Case transferred to circuit court of appeals.
Error to a judgment of the district court fining the plaintiff
for violating a rule of the Interstate Commerce Commission.
Page 266 U. S. 129
MR. JUSTICE HOLMES delivered the opinion of the Court.
Transportation Act 1920 (Feb. 28, 1920, c. 91) Title IV, §
402(15), 41 Stat. 456, 474, 476, authorizes the Interstate Commerce
Commission, whenever it is of opinion that shortage of equipment,
congestion of traffic, or other emergency requiring immediate
action exists in any section of the country, to suspend its rules
as to car service and to make such reasonable rules with regard to
it as in the Commission's opinion will best promote the service in
the interest of the public and the commerce of the people, and
also, among other things, to give direction for preference or
priority in transportation or movement of traffic.
On July 25, 1922, the Interstate Commerce Commission, reciting
that, in the opinion of the Commission, an emergency which required
immediate action existed upon the railroad lines east of the
Mississippi River, ordered that coal cars should be furnished to
the mines according to a certain order of purposes numbered in
classes 1, 2, 3, 4 and 5, and that no coal embraced in classes 1,
2, 3 or 4 should be subject to reconsignment or diversion except
for some purpose in the same or a superior class. The making of gas
falls in Class 2; the making of Portland Cement into Class 5.

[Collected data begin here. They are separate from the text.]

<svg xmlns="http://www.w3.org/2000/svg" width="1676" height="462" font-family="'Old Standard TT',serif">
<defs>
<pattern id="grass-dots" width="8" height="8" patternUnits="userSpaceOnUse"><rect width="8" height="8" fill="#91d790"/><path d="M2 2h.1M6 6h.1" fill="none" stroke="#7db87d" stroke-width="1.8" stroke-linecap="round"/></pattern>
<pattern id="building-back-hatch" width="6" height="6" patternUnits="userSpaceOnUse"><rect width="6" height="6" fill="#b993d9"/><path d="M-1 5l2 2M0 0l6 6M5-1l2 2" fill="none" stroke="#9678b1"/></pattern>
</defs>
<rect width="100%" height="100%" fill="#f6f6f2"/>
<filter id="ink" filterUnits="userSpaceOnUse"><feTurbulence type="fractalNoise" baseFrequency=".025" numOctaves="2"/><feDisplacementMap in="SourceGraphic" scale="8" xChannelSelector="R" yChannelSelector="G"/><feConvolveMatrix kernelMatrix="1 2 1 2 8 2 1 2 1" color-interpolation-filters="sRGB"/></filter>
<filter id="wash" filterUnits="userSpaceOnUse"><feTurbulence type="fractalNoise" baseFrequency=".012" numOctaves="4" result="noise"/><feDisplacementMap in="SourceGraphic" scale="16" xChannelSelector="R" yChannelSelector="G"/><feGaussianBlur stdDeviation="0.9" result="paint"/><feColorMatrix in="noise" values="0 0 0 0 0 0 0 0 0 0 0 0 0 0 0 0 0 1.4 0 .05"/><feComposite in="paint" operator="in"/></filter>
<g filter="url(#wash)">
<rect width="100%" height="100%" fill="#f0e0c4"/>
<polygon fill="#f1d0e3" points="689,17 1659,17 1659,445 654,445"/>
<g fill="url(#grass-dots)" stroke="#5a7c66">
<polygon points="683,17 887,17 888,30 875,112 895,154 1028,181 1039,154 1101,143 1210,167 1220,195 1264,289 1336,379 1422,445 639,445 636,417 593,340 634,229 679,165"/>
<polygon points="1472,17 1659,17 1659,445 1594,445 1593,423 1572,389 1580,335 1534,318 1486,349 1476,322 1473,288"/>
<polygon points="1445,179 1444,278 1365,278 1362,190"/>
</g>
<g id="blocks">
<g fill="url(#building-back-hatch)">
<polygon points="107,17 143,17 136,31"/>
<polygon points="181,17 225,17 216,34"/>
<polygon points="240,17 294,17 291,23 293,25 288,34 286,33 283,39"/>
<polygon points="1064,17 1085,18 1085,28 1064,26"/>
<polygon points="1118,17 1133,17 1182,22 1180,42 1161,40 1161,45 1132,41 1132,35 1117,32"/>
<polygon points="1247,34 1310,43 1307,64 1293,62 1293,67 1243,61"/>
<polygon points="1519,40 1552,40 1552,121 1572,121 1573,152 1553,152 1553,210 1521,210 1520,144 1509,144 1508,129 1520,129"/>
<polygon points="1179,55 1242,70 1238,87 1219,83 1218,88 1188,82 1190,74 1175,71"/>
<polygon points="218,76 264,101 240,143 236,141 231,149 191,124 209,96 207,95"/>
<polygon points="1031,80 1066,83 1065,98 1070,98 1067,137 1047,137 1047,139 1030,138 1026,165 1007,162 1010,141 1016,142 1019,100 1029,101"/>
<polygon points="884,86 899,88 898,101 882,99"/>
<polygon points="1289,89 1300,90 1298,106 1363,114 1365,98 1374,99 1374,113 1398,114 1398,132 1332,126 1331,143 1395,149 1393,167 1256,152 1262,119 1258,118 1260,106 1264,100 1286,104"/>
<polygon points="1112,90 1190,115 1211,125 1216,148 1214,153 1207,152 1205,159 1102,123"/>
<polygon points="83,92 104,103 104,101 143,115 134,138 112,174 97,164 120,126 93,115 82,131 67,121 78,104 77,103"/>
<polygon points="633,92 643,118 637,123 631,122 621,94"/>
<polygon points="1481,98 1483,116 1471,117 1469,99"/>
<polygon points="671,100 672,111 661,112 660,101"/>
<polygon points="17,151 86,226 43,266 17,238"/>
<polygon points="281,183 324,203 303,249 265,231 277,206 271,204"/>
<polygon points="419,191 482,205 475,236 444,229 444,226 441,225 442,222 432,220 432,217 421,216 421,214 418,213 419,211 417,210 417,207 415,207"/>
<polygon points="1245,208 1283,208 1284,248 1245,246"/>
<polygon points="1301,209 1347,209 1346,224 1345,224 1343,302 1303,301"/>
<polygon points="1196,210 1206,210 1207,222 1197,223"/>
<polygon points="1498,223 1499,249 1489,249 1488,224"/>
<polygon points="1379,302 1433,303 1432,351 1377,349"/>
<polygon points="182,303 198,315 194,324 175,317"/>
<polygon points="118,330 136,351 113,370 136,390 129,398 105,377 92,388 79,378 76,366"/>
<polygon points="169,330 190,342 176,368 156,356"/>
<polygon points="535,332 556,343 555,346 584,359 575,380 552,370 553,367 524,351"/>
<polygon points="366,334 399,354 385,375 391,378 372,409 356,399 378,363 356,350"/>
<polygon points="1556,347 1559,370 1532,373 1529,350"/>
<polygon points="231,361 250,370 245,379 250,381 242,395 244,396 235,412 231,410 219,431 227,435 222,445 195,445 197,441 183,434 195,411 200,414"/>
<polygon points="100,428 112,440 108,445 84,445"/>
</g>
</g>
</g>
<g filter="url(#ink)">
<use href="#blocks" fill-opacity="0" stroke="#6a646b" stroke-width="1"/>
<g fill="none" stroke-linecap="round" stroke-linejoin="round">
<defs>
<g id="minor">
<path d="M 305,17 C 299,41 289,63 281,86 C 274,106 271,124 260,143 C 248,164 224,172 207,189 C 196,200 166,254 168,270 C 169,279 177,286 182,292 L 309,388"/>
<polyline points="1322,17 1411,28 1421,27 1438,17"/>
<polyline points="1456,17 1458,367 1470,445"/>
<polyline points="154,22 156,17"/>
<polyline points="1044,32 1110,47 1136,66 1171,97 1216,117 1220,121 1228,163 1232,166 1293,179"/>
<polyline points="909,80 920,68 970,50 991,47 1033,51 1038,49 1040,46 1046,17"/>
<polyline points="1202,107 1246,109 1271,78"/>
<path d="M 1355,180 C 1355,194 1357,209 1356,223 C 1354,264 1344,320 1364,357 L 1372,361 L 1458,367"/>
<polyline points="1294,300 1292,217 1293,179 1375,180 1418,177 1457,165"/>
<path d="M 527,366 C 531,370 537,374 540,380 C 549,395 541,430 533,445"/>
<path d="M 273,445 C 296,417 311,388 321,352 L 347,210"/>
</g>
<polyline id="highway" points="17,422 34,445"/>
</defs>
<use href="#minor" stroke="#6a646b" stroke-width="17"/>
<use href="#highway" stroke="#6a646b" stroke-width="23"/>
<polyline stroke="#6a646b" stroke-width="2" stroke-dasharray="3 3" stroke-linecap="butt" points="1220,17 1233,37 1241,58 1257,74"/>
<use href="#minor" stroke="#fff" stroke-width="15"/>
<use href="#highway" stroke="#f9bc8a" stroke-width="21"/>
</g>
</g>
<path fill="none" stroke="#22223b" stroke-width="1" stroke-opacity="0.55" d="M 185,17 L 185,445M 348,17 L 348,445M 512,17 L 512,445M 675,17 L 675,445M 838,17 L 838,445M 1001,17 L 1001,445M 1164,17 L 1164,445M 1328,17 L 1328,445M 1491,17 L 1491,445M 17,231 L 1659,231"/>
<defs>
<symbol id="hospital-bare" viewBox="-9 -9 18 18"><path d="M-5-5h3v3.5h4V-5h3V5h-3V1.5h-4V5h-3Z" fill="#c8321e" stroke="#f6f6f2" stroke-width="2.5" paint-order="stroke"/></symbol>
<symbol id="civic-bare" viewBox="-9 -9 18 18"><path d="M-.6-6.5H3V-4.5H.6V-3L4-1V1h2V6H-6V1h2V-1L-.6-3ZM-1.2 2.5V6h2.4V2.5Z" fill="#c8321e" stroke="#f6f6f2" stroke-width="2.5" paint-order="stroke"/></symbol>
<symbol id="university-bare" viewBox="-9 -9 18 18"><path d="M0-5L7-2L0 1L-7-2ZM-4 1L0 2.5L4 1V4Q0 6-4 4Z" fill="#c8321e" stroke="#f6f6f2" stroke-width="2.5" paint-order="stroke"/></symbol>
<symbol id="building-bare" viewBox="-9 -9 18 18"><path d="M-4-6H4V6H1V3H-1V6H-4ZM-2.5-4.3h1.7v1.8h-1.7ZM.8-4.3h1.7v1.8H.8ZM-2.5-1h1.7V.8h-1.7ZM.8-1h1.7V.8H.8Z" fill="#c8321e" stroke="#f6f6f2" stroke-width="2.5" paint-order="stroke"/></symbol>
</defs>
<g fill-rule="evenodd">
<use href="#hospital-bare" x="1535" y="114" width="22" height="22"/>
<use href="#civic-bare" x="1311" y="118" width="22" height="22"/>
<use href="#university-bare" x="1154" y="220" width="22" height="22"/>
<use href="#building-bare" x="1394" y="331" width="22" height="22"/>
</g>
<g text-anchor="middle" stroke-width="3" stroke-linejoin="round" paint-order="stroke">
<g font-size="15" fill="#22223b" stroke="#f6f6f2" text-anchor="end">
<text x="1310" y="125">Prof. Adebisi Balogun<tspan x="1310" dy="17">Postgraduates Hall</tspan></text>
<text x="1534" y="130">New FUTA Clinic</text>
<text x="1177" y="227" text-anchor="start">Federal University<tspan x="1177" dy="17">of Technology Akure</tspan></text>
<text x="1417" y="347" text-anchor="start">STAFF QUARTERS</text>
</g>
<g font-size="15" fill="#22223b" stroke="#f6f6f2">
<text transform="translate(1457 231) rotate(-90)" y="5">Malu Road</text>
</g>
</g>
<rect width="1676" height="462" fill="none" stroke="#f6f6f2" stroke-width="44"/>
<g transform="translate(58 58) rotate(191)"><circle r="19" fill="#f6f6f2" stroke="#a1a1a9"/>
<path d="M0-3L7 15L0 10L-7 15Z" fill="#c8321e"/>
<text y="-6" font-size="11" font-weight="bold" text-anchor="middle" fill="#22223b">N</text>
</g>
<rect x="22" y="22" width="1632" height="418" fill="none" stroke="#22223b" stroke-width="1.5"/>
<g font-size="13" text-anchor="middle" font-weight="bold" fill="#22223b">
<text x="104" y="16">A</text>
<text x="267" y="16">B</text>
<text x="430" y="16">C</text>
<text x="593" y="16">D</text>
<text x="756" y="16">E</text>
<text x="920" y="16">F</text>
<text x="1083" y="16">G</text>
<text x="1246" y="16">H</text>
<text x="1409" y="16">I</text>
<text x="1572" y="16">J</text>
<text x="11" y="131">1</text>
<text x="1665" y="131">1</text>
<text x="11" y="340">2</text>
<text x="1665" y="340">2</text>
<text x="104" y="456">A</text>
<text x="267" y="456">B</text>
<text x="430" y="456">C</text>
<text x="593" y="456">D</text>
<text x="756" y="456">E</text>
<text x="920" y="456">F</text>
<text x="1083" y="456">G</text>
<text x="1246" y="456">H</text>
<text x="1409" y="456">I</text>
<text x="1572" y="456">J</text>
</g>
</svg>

The plaintiff in error was indicted for fraudulently inducing
interstate carriers to transport coal seemingly intended to be used
to make gas but actually intended to be used to make Portland
Cement in violation of the Commission's order. A demurrer to this
indictment was overruled, and the plaintiff in error pleaded guilty
and
Page 266 U. S. 130
was sentenced to a fine. Subsequently he moved in arrest of
judgment upon the grounds that the order and the statute if it
authorized the order were unconstitutional, as depriving him of due
process of law, and as exercising a power reserved to the states,
and also that the order granted a preference to the ports of one
state over those of another. The motion was overruled and a writ of
error was taken direct to this Court.
The right to come here depends upon the presence of some
substantial constitutional question. But, so far as such questions
are raised, we are of opinion that they are not substantial in view
of previous decisions. We must take it that an emergency
contemplated by the statute existed, as found by the Commission and
alleged in the indictment. That, in such circumstances, Congress
could require a preference in the order of purposes for which coal
should be carried, consistently with the Fifth Amendment is clear,
and is assumed in
Peoria & Pekin Union Ry. Co. v. United
States, 263 U. S. 528,
263 U. S. 532.
See also Wilson v. New, 243 U. S. 332;
Fort Smith & Western R. Co. v. Mills, 253 U.
S. 206,
253 U. S. 207;
Pennsylvania R. Co. v. Puritan Coal Mining Co.,
237 U. S. 121,
237 U. S. 133.
That it can do so without trenching upon the powers reserved to the
states seems to us not to need argument. That it can give the
powers here given to the Commission, if that question is open here,
no longer admits of dispute.
Interstate Commerce Commission v.
Illinois Central R. Co., 215 U. S. 452;
United States v. Grimaud, 220 U.
S. 506;
Pennsylvania R. Co. v. Puritan Coal Mining
Co., 237 U. S. 121,
237 U. S. 133.
The statute confines the power of the Commission to emergencies and
the requirement that the rules shall be reasonable and in the
interest of the public and of commerce fixes the only standard that
is practicable or needed.
Union Bridge Co. v. United
States, 204 U. S. 364;
Nash v. United States, 229 U. S. 373,
229 U. S.
376-377;
Intermountain
Page 266 U. S. 131
Rate Cases, 234 U. S. 476,
234 U. S. 486;
Mutual Film Co. v. Industrial Commission of Ohio,
236 U. S. 230,
236 U. S. 246.
Congress may make violation of the Commission's rules a crime.
United States v. Grimaud, 220 U.
S. 506. The alleged preference of ports if there is
anything in the objection does not concern the plaintiff in error.
As there is no substance in the grounds for the appeal to this
Court and as other matters are urged the case must be transferred
to the circuit court of appeals.
United Surety Co. v. American
Fruit Product Co., 238 U. S. 140; Act
of September 14, 1922, c. 305; 42 Stat. 837.
Transferred to circuit court of appeals.